## Exercise
Put the lines below into a numbered list, without any blank lines. Leave the picture markers out of your answer.

## Material shown
*** Block opens ***
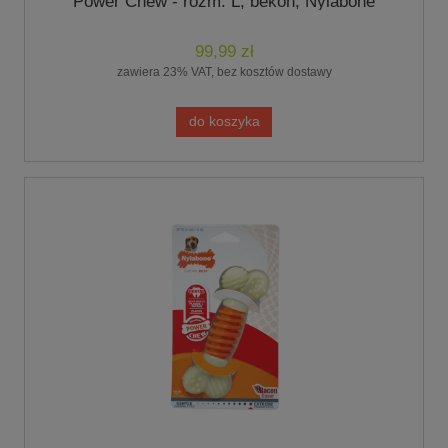
Power Chew - rozm. L, bekon, Nylabone
99,99 zł
zawiera 23% VAT, bez kosztów dostawy
do koszyka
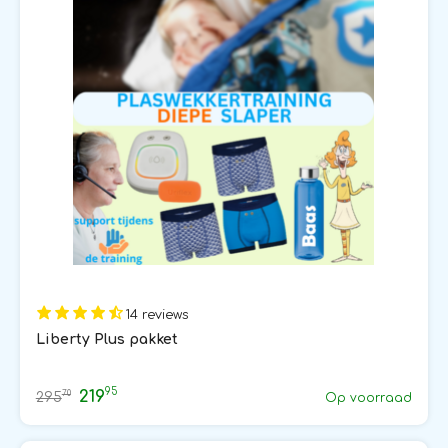
14 reviews
Liberty Plus pakket
95
219
70
295
Op voorraad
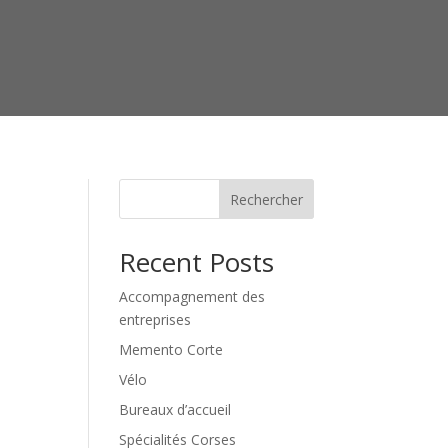
Rechercher
Recent Posts
Accompagnement des
entreprises
Memento Corte
Vélo
Bureaux d’accueil
Spécialités Corses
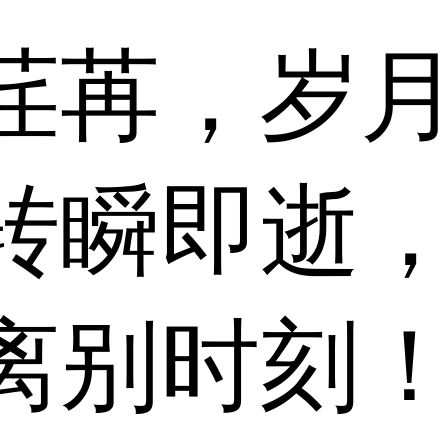
苒，岁月
转瞬即逝
离别时刻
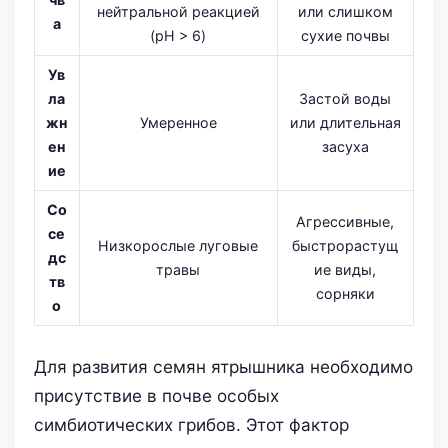
нейтральной реакцией
или слишком
а
(pH > 6)
сухие почвы
Ув
ла
Застой воды
жн
Умеренное
или длительная
ен
засуха
ие
Со
Агрессивные,
се
Низкорослые луговые
быстрорастущ
дс
травы
ие виды,
тв
сорняки
о
Для развития семян ятрышника необходимо
присутствие в почве особых
симбиотических грибов. Этот фактор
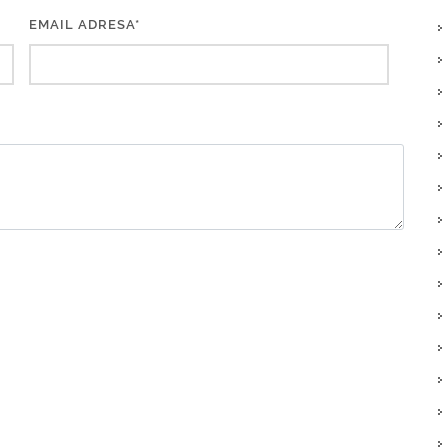
EMAIL ADRESA*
*** Block closes ***
## Reply to the exercise
1. Power Chew - rozm. L, bekon, Nylabone
2. 99,99 zł
3. zawiera 23% VAT, bez kosztów dostawy
4. do koszyka
5. 14 reviews
6. Liberty Plus pakket
7. 95
8. 219
9. 70
10. 295
11. Op voorraad
12. Rechercher
13. Recent Posts
14. Accompagnement des
15. entreprises
16. Memento Corte
17. Vélo
18. Bureaux d’accueil
19. Spécialités Corses
20. 苒，岁月
21. 转瞬即逝
22. 离别时刻
23. нейтральной реакцией
24. или слишком
25. а
26. (pH > 6)
27. сухие почвы
28. Ув
29. ла
30. Застой воды
31. жн
32. Умеренное
33. или длительная
34. ен
35. засуха
36. ие
37. Со
38. Агрессивные,
39. се
40. Низкорослые луговые
41. быстрорастущ
42. дс
43. травы
44. ие виды,
45. тв
46. сорняки
47. о
48. Для развития семян ятрышника необходимо
49. присутствие в почве особых
50. симбиотических грибов. Этот фактор
51. EMAIL ADRESA*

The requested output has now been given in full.